Regia di Antonio Campos vedi scheda film
Afterschool è un film a mio parere riuscito. Ricorda, per certi aspetti, l'ottimo Elephant di Gus Van Sant e per altri alcuni esperimenti europei, come i primi film di Haneke, ma vuole inoltre svolgere un discorso sia sul mestiere di chi tiene in mano una telecamera, per lavoro o meno, sia anche sulla difficoltà per i giovani di crescere e sulla responsabilità che su questo processo di formazione delle coscienze hanno gli adulti e l'istituzione scolastica in particolare.
Il protagonista si sente responsabile per quanto è successo nella sua scuola, mentre stava girando con una telecamera delle immagini nei corridoi, in un episodio tragico i cui reali contorni resteranno oscuri ed ambigui.
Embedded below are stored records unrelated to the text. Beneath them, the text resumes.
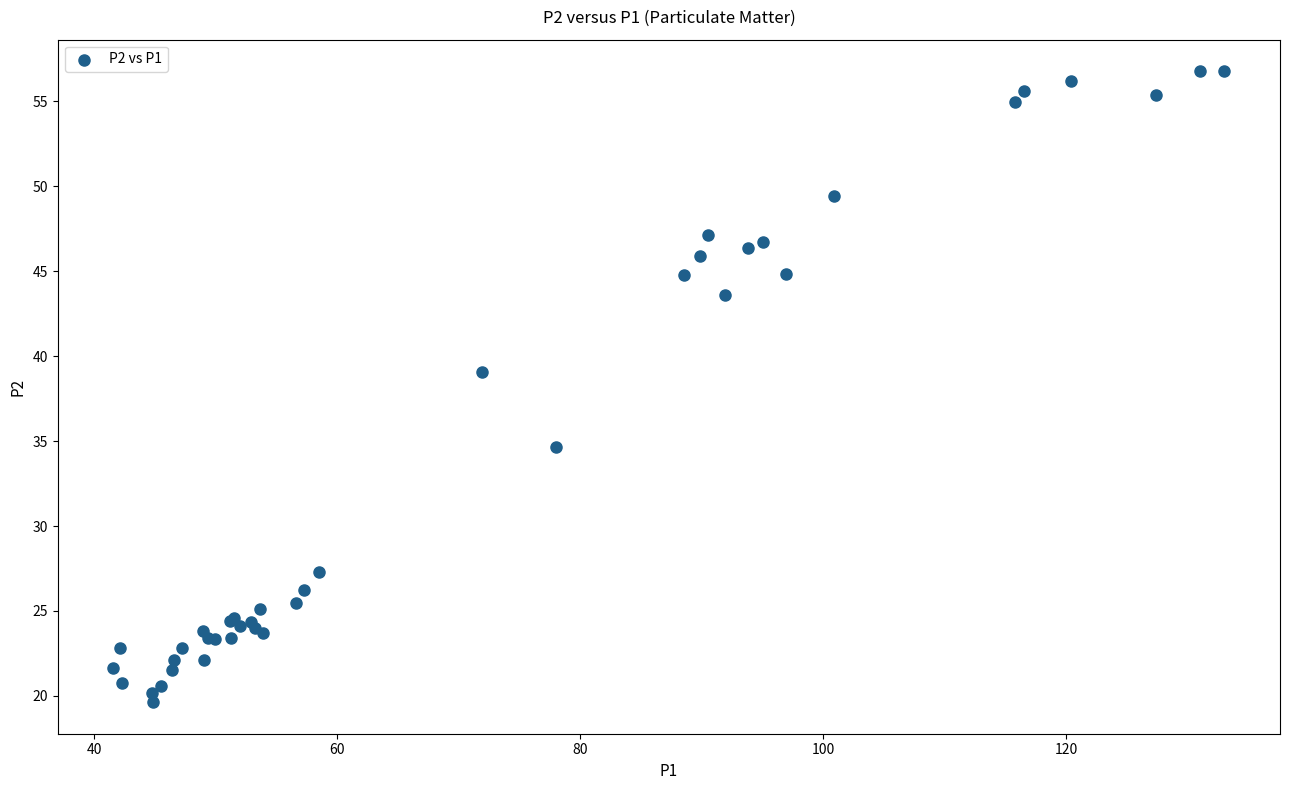

What Y value in the scatter plot is closest to 38?

39.1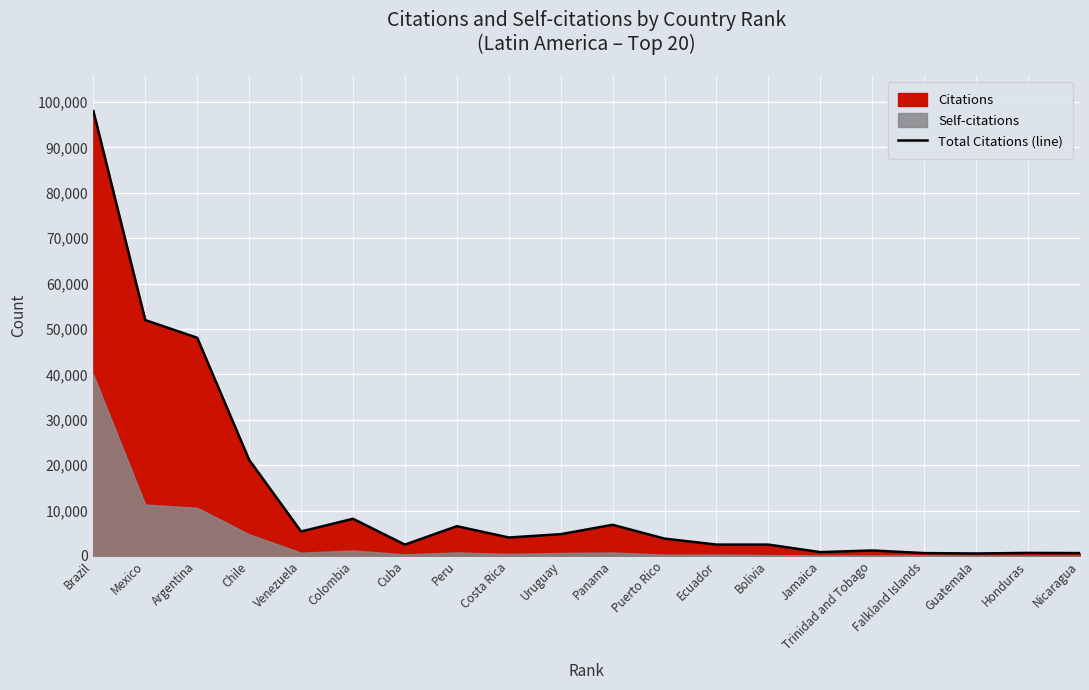

Rank the categories by value from highest to lowest.

Brazil, Mexico, Argentina, Chile, Colombia, Panama, Peru, Venezuela, Uruguay, Costa Rica, Puerto Rico, Ecuador, Bolivia, Cuba, Trinidad and Tobago, Jamaica, Honduras, Nicaragua, Falkland Islands, Guatemala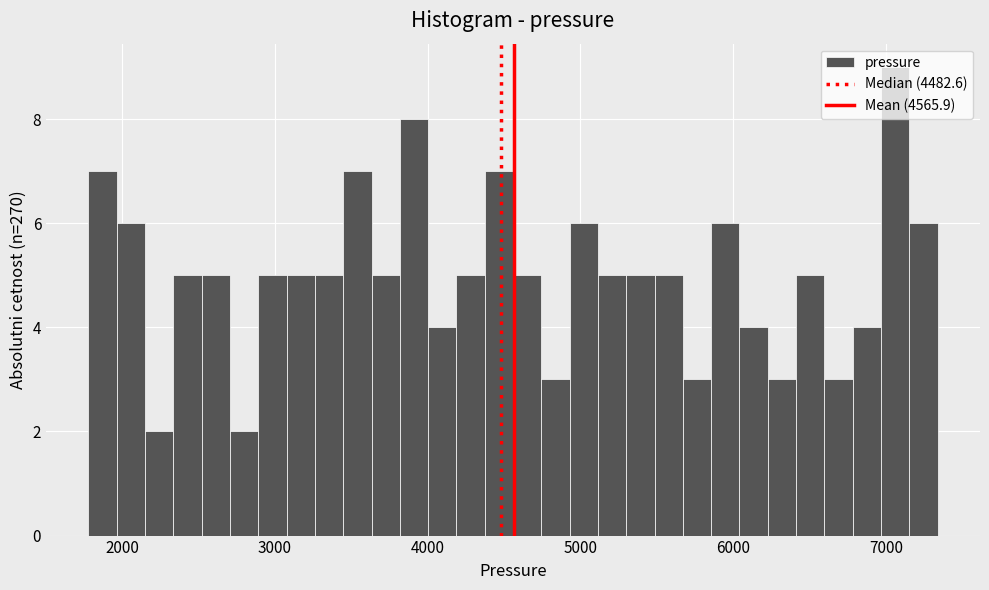

Read against the x-axis, roughly where is the centre of the tallest bar?

7100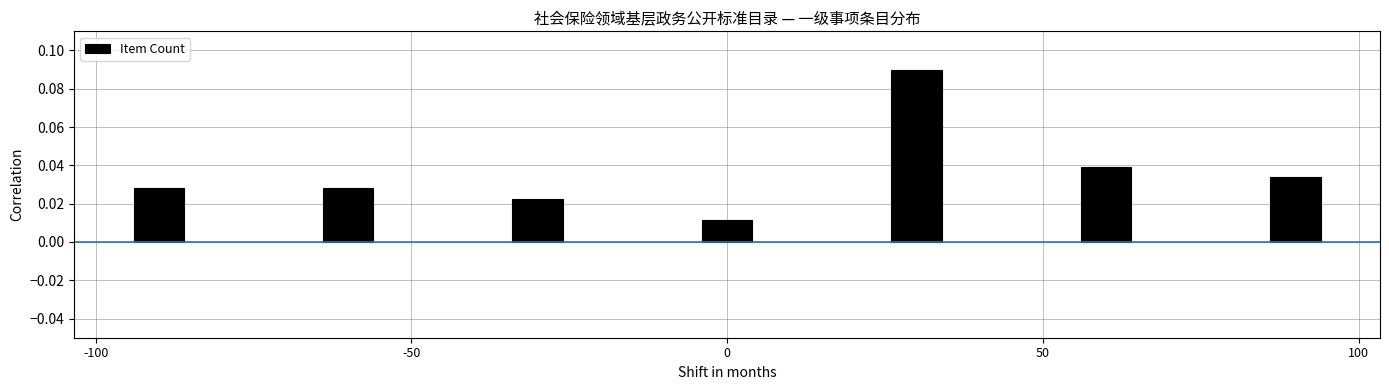

Does the chart contain stacked bars?

No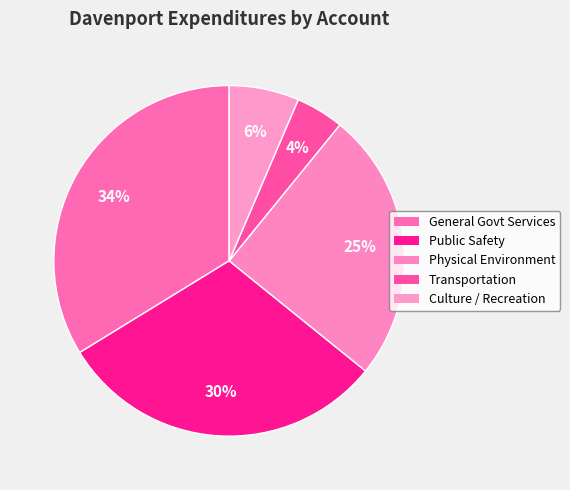

Which slice is the largest?

General Government Services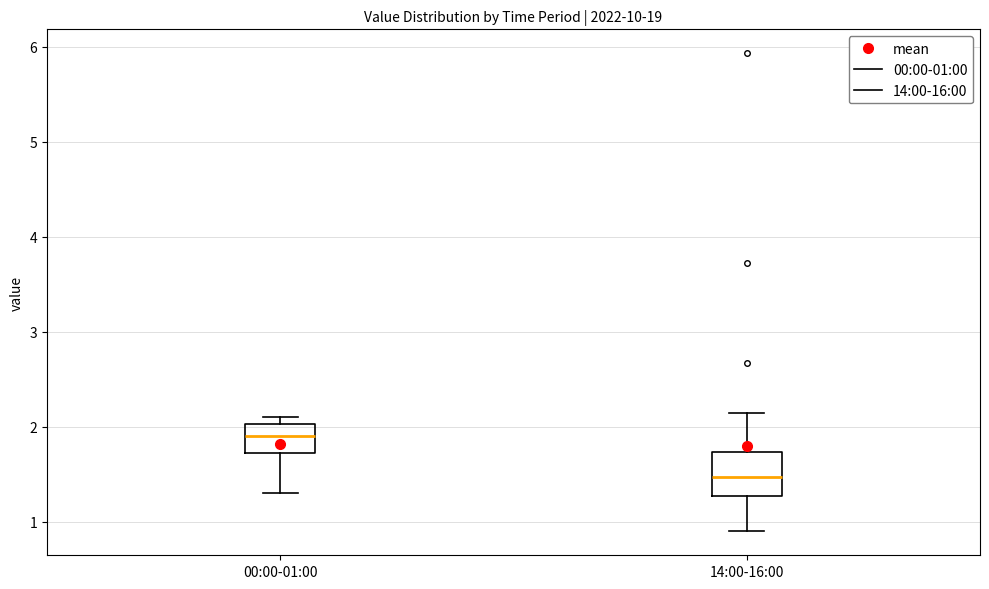

Reading left to right, transcribe this box plot: for each box, give where its median line is, the range the box spans, and where its two whiskers end, as read against the y-axis. The values are not printed on the chart, so give them approximately, as read against the axis.

00:00-01:00: median 1.9, box 1.7 to 2.0, whiskers 1.3 to 2.1
14:00-16:00: median 1.5, box 1.3 to 1.7, whiskers 0.9 to 2.2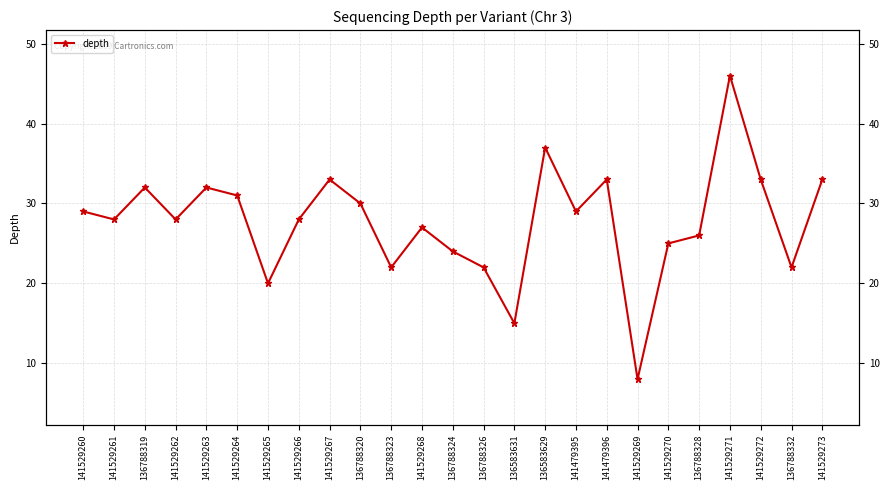

What is the label of the 3rd point from the right?

141529272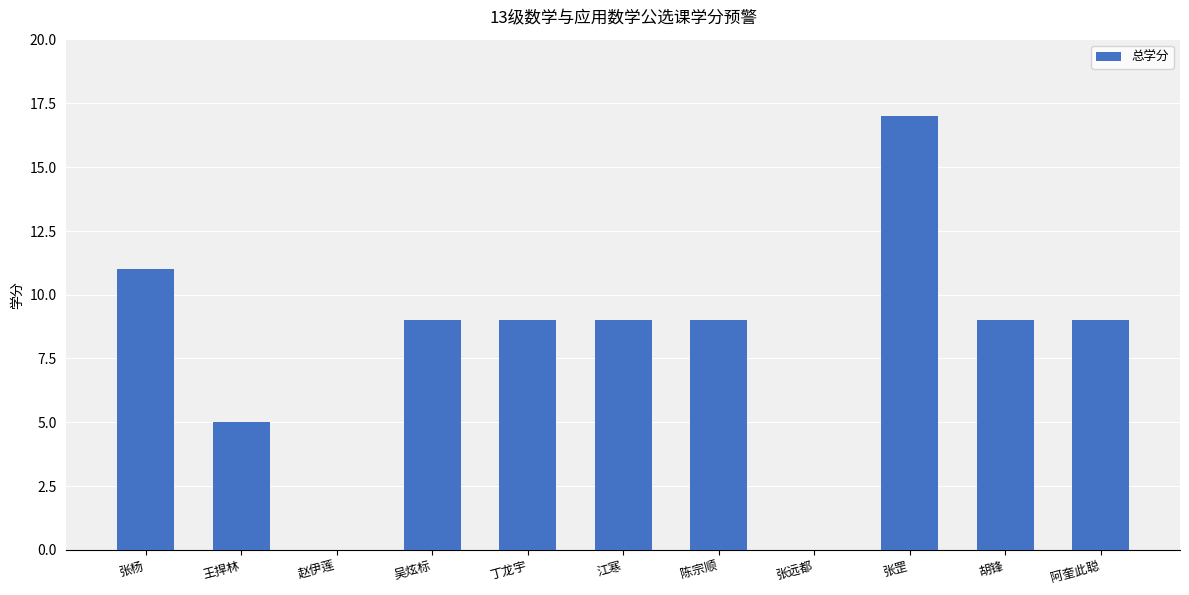

Count the number of data series in this chart.

1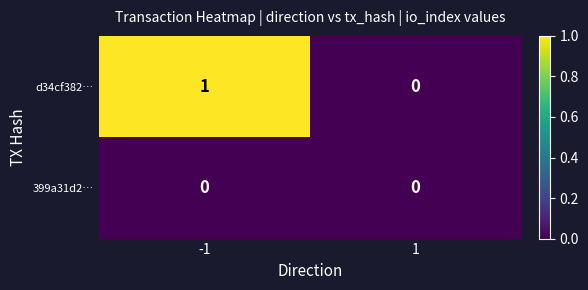

The d34cf382… series shows 1 at -1. True or false?

True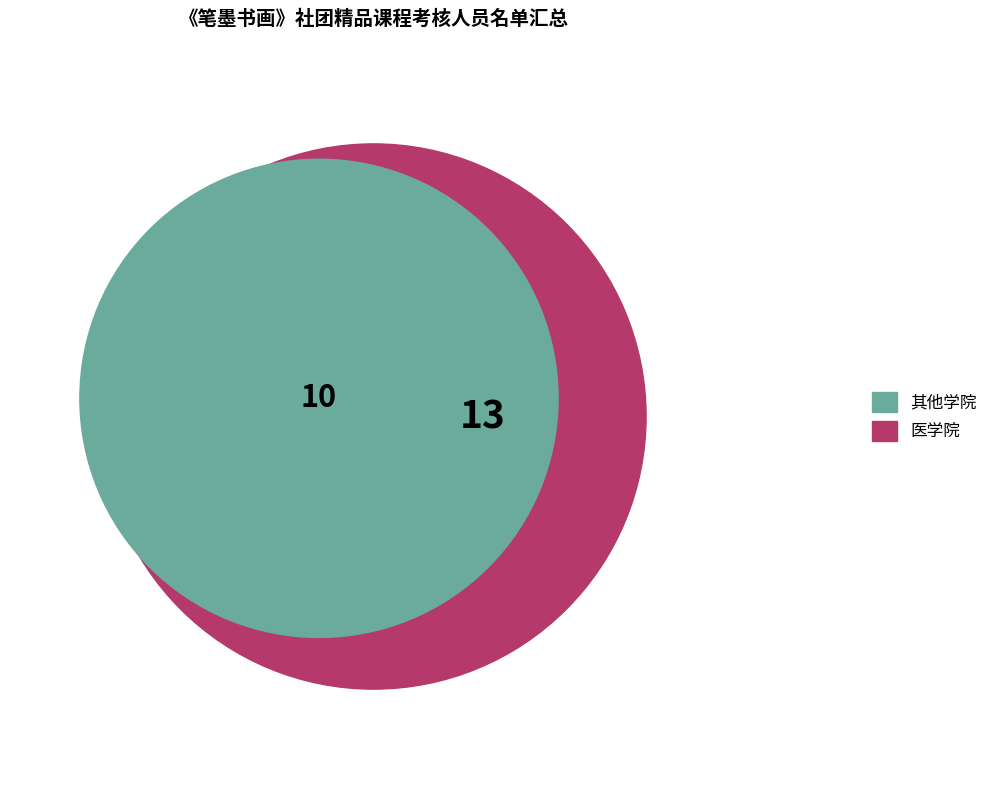

Which category accounts for the majority?

医学院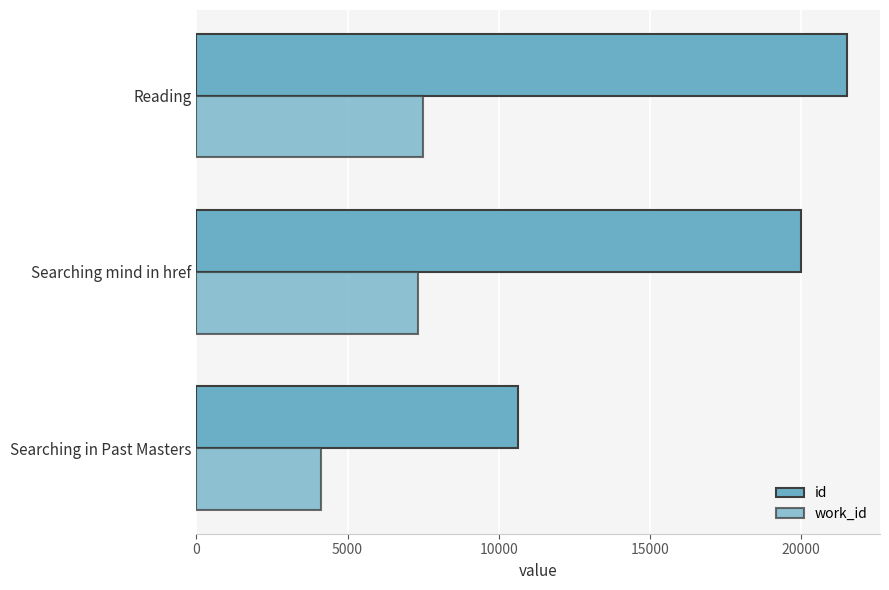

What is the greatest value displayed?

21531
Ma soprattutto il ragazzo subisce ripetuti tradimenti, da parte del suo primo amore, del suo migliore amico e dall'apparentemente fidato psicologo della scuola, fino a subire i rimbrotti dell'ipocrita preside, nonché la censura sul suo film, realizzato per raccontare e ricordare il tragico episodio accaduto all'interno delle mura scolastiche. Mentre il film di Antonio Campos è lodevolmente privo o quasi di accompagnamento musicale, il filmino del protagonista, riveduto e corrotto dal preside, è infarcito di musiche retoriche ed enfatiche, e perfino i commenti dei ragazzi vengono cambiati, grazie ad un montaggio falsificante, in risaputi luoghi comuni dell'elogio funebre ("non vi dimenticheremo mai... sarete sempre nei nostri cuori...").
Afterschool (forse anche al di là delle proprie intenzioni) getta un'ombra pesante sull'istituzione scolastica americana (noi tacciamo sulla nostra per carità di patria) e sulla classe dirigente che vi viene forgiata.